Adenocarcinoma is the predominant form of gastric cancer, accounting for approximately 95% of cases. Histologically, adenocarcinomas are classified as intestinal or diffuse; mixed types occur but are rare. Intestinal-type cancers are characterized by cohesive cells that form glandlike structures and are often preceded by intestinal metaplasia. Diffuse-type cancers are composed of infiltrating gastric mucous cells that infrequently form masses or ulcers.
Primary lymphoma of the stomach is increasing in frequency and, occasionally, may be difficult to distinguish from adenocarcinoma.
GI stromal tumors (GISTs) are mesenchymal tumors of the GI tract, most commonly arising from the stomach. These tumors share an ancestor with, or arise from, the interstitial cells of Cajal (the pacemaker cells of the gut). GISTs commonly express KIT (CD117), but this is not required for diagnosis. Most GISTs have mutations in either the KIT or PDGFR (platelet-derived growth factor receptor) genes.
Other Histologic Types
Infrequently, other histologic types are found in the stomach, such as squamous cell carcinomas, small-cell carcinomas, and carcinoid tumors.

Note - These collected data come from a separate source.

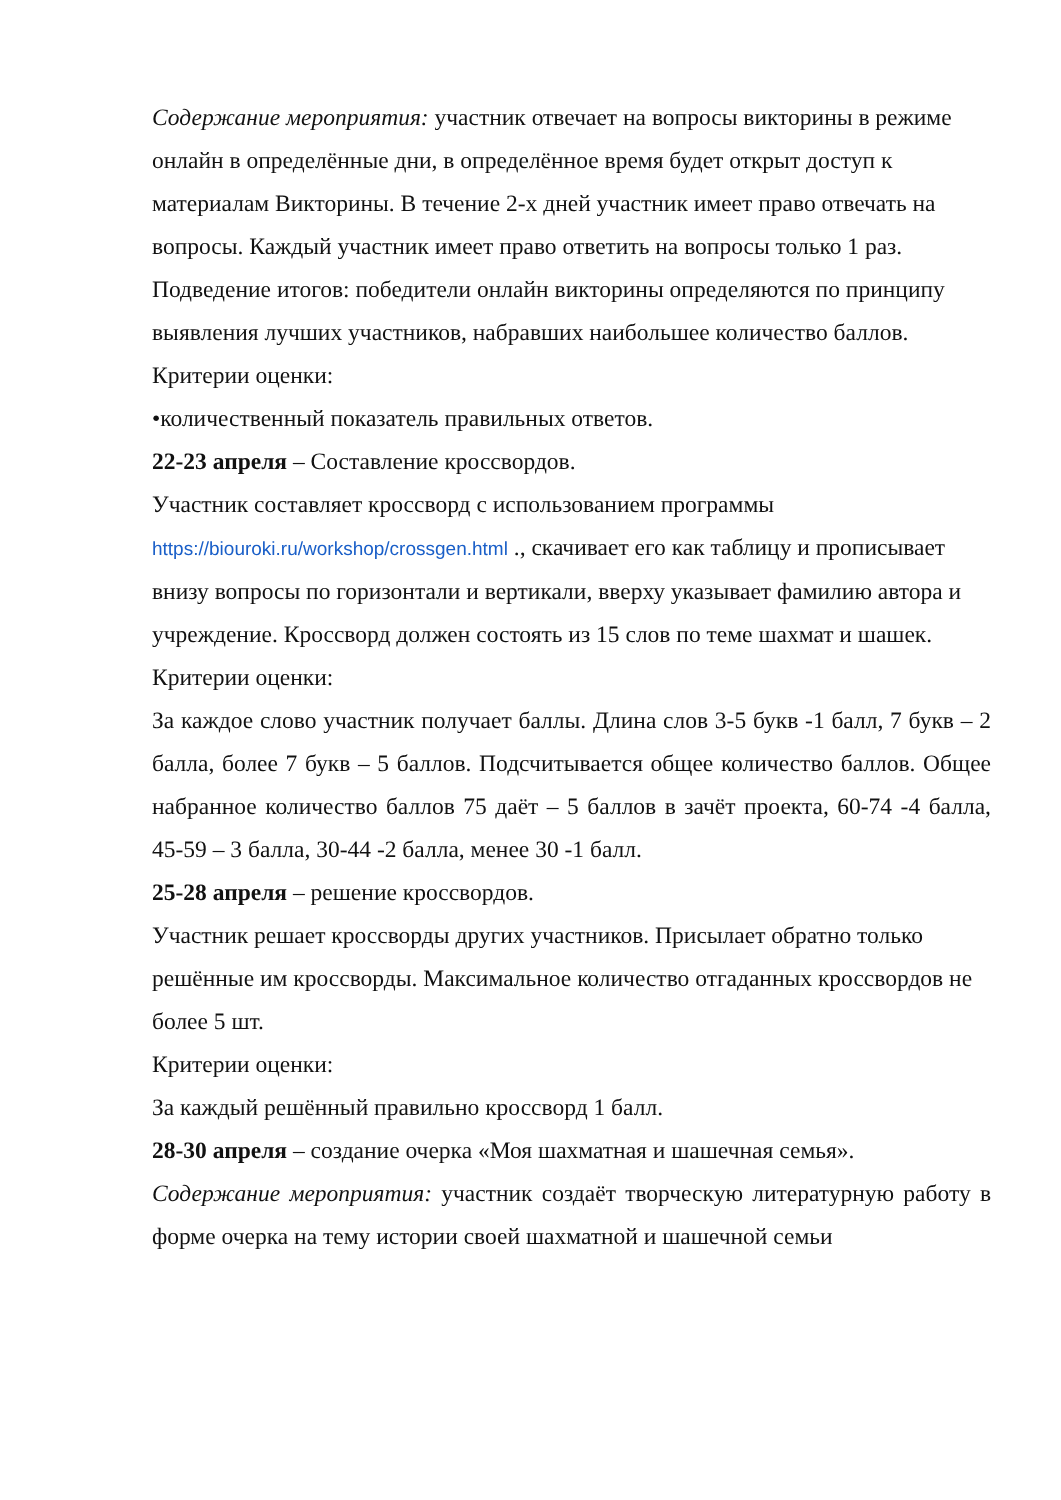Содержание мероприятия: участник отвечает на вопросы викторины в режиме онлайн в определённые дни, в определённое время будет открыт доступ к материалам Викторины. В течение 2-х дней участник имеет право отвечать на вопросы. Каждый участник имеет право ответить на вопросы только 1 раз.
Подведение итогов: победители онлайн викторины определяются по принципу выявления лучших участников, набравших наибольшее количество баллов. Критерии оценки:
•количественный показатель правильных ответов.
22-23 апреля – Составление кроссвордов.
Участник составляет кроссворд с использованием программы https://biouroki.ru/workshop/crossgen.html ., скачивает его как таблицу и прописывает внизу вопросы по горизонтали и вертикали, вверху указывает фамилию автора и учреждение. Кроссворд должен состоять из 15 слов по теме шахмат и шашек.
Критерии оценки:
За каждое слово участник получает баллы. Длина слов 3-5 букв -1 балл, 7 букв – 2 балла, более 7 букв – 5 баллов. Подсчитывается общее количество баллов. Общее набранное количество баллов 75 даёт – 5 баллов в зачёт проекта, 60-74 -4 балла, 45-59 – 3 балла, 30-44 -2 балла, менее 30 -1 балл.
25-28 апреля – решение кроссвордов.
Участник решает кроссворды других участников. Присылает обратно только решённые им кроссворды. Максимальное количество отгаданных кроссвордов не более 5 шт.
Критерии оценки:
За каждый решённый правильно кроссворд 1 балл.
28-30 апреля – создание очерка «Моя шахматная и шашечная семья».
Содержание мероприятия: участник создаёт творческую литературную работу в форме очерка на тему истории своей шахматной и шашечной семьи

Metastatic spread of disease from primaries in other organs (eg, breast cancer and melanoma) is also seen occasionally.
Gastric carcinomas spread by direct extension (lesser and greater omentum, liver and diaphragm, spleen, pancreas, transverse colon); regional and distant nodal metastases; hematogenous metastases (liver, lungs, bone, brain); and peritoneal metastases. Multicentricity characterizes up to 20% of gastric cancers. In younger women, the ovaries are at risk (Krukenberg tumors).
At present, epithelial gastric cancers are most commonly staged by the tumor-node-metastasis staging system (TNM) system (Table 1). Lymphomas, carcinoids, and sarcomas are not covered by these TNM criteria. The most recent update of the TNM does include a system encompassing GISTs, but this system is not yet widely used.
A more detailed Japanese staging system has been shown to have prognostic importance in gastric cancer. However, these results have not yet been duplicated in the United States, and this system is not widely used around the world. Resected GISTs can be assigned a numeric risk of recurrence based on tumor size, mitotic rate, and location of the primary.
Aneuploidy may predict a poor prognosis in patients with adenocarcinoma of the distal stomach. High plasma levels of vascular endothelial growth factor (VEGF) and the presence of carcinoembryonic antigen (CEA) in peritoneal washings predict poor survival in surgically resected patients. As with colorectal cancer, intratumoral levels of dihydropyrimidine dehydrogenase (DPD) may be prognostic of gastric cancer; low levels appear to predict better response to fluorouracil(Drug information on fluorouracil) (5-FU)-based chemotherapy and longer survival. The prognostic implications of tumor-suppressor genes and oncogenes are an area of active investigation. Patients with cancers of the diffuse type fare worse than those with intestinal-type lesions.
It has long been known that survival rates for patients with gastric cancers are higher in Asian nations than in the United States, but it was not clear whether this represents results of superior surgical techniques or racial differences in underlying biology. Recent analysis of outcomes in Asian Americans vs white patients suggests that true differences exist in tumor biology, though the specifics have not yet been identified.